The Parliament should not allow this Bill to pass without major revision, and without re-submitting it for extensive community consultation after it has been revised.

The Bill and its Explanatory Memorandum, as well the statement of human rights compatibility, shows every sign of being prepared with undue haste and with little thought as to the potential downstream consequences.

The fact that the Minister has signed off on the ‘human rights compatibility’ statement demonstrates that the Minister is not sufficiently intellectually competent to understand the law and/or English expression…or that the Minister has not read and comprehended what he has signed. It is beyond belief that anyone in a position of Ministerial responsibility who has read and comprehended what is authorised under this Bill could endorse it.

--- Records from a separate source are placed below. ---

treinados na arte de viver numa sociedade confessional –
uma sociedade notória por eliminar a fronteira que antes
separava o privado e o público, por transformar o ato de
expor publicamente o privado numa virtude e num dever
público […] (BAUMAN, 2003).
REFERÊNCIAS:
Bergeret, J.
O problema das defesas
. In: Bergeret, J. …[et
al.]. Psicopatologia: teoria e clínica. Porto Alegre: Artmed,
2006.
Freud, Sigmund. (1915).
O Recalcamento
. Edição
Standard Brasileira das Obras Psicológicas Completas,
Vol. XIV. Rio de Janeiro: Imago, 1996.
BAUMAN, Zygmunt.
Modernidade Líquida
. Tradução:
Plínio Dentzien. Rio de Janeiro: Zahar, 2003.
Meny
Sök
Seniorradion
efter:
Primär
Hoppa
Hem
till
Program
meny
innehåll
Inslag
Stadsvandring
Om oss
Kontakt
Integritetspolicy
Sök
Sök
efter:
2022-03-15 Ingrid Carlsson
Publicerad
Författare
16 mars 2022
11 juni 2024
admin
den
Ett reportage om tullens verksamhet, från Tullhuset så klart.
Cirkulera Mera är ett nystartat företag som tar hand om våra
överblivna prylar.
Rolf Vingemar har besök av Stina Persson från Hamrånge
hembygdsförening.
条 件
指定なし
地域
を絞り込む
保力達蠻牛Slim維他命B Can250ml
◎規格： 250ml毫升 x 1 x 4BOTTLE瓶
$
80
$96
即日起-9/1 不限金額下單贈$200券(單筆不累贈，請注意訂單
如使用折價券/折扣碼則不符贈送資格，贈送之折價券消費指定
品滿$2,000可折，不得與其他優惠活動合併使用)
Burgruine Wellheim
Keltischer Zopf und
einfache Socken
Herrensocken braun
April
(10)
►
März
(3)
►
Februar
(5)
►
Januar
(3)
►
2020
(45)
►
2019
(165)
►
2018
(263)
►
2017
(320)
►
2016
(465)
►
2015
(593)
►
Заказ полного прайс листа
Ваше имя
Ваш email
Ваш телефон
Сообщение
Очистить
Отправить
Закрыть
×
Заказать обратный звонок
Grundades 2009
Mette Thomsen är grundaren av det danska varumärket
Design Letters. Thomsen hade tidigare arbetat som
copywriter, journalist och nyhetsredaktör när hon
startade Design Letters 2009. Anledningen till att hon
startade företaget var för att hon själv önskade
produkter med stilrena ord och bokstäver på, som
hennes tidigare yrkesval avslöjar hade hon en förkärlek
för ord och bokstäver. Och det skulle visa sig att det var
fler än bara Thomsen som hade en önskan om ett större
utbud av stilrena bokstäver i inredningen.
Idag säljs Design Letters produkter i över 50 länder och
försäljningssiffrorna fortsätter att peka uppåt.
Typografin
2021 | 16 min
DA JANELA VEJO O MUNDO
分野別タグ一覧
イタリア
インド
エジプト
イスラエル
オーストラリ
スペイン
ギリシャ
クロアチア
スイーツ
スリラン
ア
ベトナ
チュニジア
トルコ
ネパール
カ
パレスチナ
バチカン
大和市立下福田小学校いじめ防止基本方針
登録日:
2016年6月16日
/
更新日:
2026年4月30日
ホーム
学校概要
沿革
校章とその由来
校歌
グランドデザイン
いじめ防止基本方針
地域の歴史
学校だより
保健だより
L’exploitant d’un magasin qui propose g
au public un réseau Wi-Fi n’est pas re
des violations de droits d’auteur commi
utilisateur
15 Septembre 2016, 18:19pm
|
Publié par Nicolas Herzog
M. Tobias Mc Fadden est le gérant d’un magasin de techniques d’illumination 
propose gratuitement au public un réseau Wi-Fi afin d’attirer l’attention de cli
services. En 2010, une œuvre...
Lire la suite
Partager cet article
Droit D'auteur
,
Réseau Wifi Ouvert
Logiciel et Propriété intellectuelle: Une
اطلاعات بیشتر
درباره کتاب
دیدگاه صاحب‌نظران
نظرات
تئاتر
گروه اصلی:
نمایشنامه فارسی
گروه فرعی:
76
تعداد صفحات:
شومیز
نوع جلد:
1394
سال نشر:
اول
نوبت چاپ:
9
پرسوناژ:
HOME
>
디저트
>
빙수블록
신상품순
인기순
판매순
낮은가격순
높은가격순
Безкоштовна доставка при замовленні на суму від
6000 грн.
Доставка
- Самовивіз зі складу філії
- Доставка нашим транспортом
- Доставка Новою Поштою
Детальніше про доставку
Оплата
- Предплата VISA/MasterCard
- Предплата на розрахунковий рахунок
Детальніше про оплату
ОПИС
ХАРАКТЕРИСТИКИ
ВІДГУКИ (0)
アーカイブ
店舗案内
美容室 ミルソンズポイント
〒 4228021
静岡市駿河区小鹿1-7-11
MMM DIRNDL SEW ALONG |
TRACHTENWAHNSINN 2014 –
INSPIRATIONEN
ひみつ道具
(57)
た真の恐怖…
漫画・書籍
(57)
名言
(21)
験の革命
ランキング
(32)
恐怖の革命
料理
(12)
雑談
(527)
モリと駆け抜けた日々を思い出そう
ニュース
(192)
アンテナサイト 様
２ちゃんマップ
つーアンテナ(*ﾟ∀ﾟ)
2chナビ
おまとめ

Civil Liberties Australia notes that the Human Rights Committee of Parliament has been scathing in its assessment of this Bill, in particular in relation to:

  • the Bill does not meet right to life requirements of international human rights law;
  • the Bill, as drafted, appears to allow degrading treatment of detainees;
  • The Bill tries to legislate away obligations to investigate and prosecute acts of torture, cruel, inhuman or degrading treatment;
  • The Bill limits the right to human treatment in detention, and appears not to provide for suitable training or monitoring of employees using force;
  • The Bill limits detainees rights to freedom of peaceful assembly; and
  • The Bill limits the rights of an effective remedy if unreasonable force is used, in that detainees are prevented from reasonable access to the courts or other appropriate tribunals.

– Human Rights Committee, Twentieth Report of the 44th Parliament, pp 15-31.

1.78   The committee considers that the conferral of power on IDSP officers to use force in immigration detention facilities on the basis of their reasonable belief engages and limits the right to life. As set out above, the statement of compatibility has not, for the purposes of international human rights law, established that the measure is aimed at achieving a legitimate objective and, if so, whether it may be regarded as a proportionate means of achieving that objective. The committee therefore seeks the advice of the Minister for Immigration and Border Protection as to

  • whether there is reasoning or evidence that establishes that the stated objective addresses a pressing or substantial concern;
  • whether there is a rational connection between the limitation and that objective; and
  • whether the limitation is a reasonable and proportionate measure for the achievement of that objective.